Applying Seasonal Adjustments to Housing Markets

William M. Doerner
Federal Housing Finance Agency

Wenzhen Lin
Syracuse University

The analysis and conclusions are those of the authors alone and should not be represented or interpreted as conveying an official position, policy, analysis, opinion, or endorsement of either the Federal Housing Finance Agency or the U.S. government. Any errors or omissions are the sole responsibility of the authors.


House price seasonality has been increasing over the last decade, but adjustments have remained largely unchanged in commonly used public data. This report shows how seasonal adjustments work—both theoretically and applied to observed transactions—when constructing house price indices (HPIs). In this report, the authors find the seasonality in the housing market is not uniform across geographies.

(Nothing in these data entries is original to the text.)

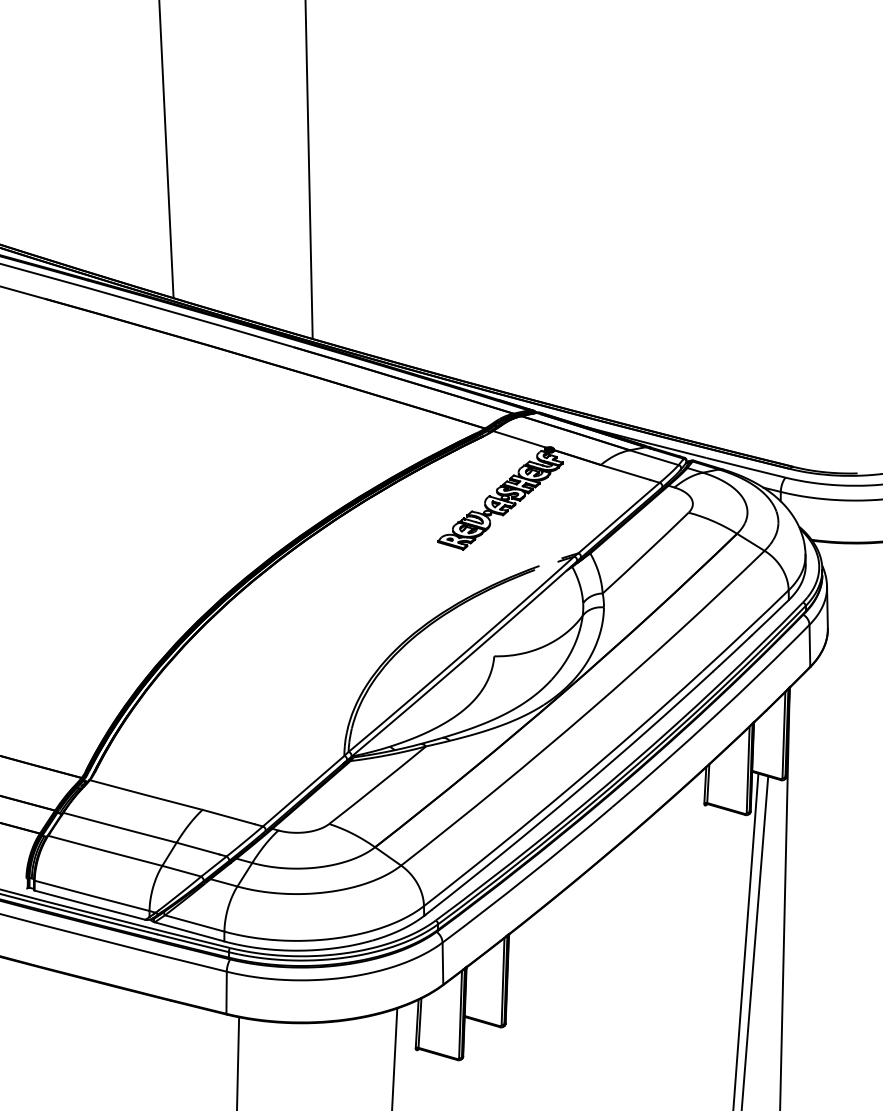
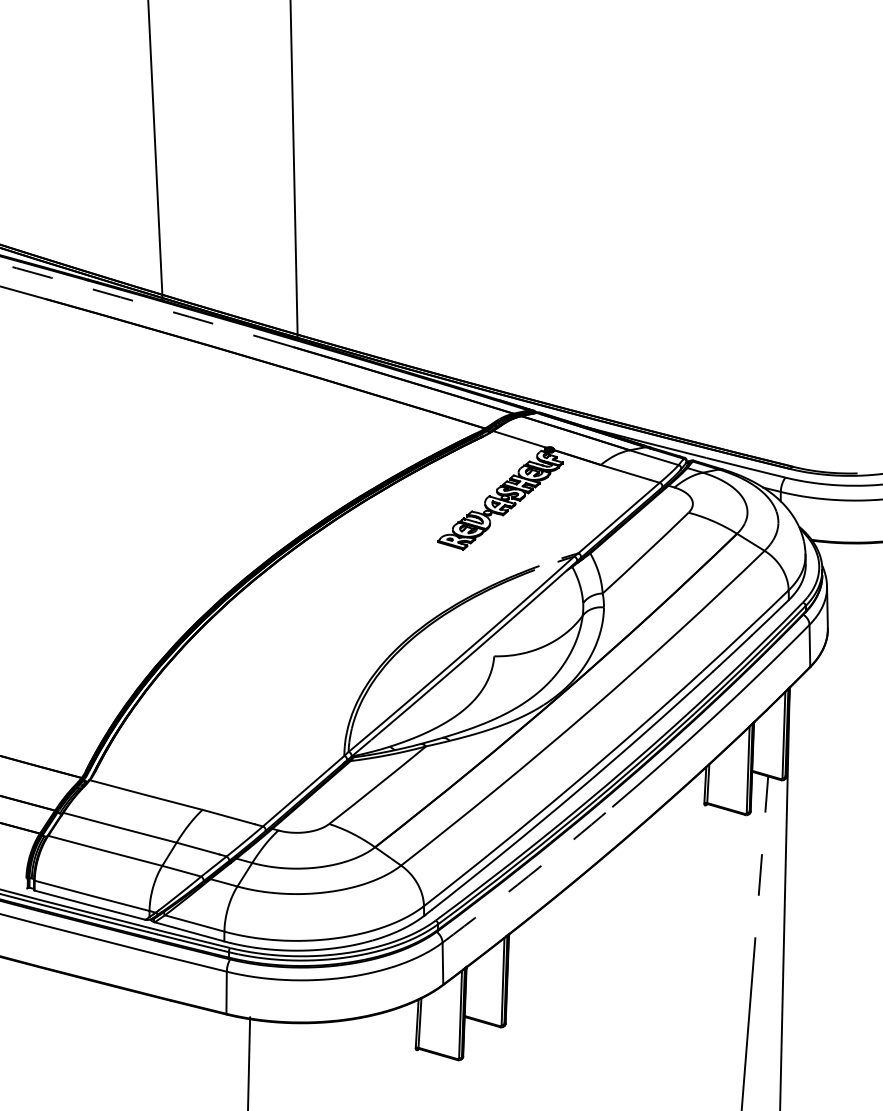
line at (166, 150) position: (166, 150) -> (155, 150)
line at (308, 170) position: (308, 170) -> (293, 170)
arc at (146, 304): solid -> dashed
arc at (528, 876): solid -> dashed
line at (760, 877): solid -> dashed
line at (745, 940): present -> none
line at (394, 1057): present -> none
line at (238, 1062) position: (238, 1062) -> (249, 1062)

Evidence is provided about where adjustments are more necessary, how often they should be recalculated, and how the weather-related variables, social, and industry characteristics impact differences between adjusted and non-adjusted HPIs.

Using the Federal Housing Finance Agency’s (FHFA’s) entire suite of public indices, the authors update adjustments provided by FHFA and offer new adjustments for more than 400 metropolitan areas and other geographies, which haven’t been provided before. They find the difference between previous and updated adjusted indices are relatively small, with slight improvement in recent years.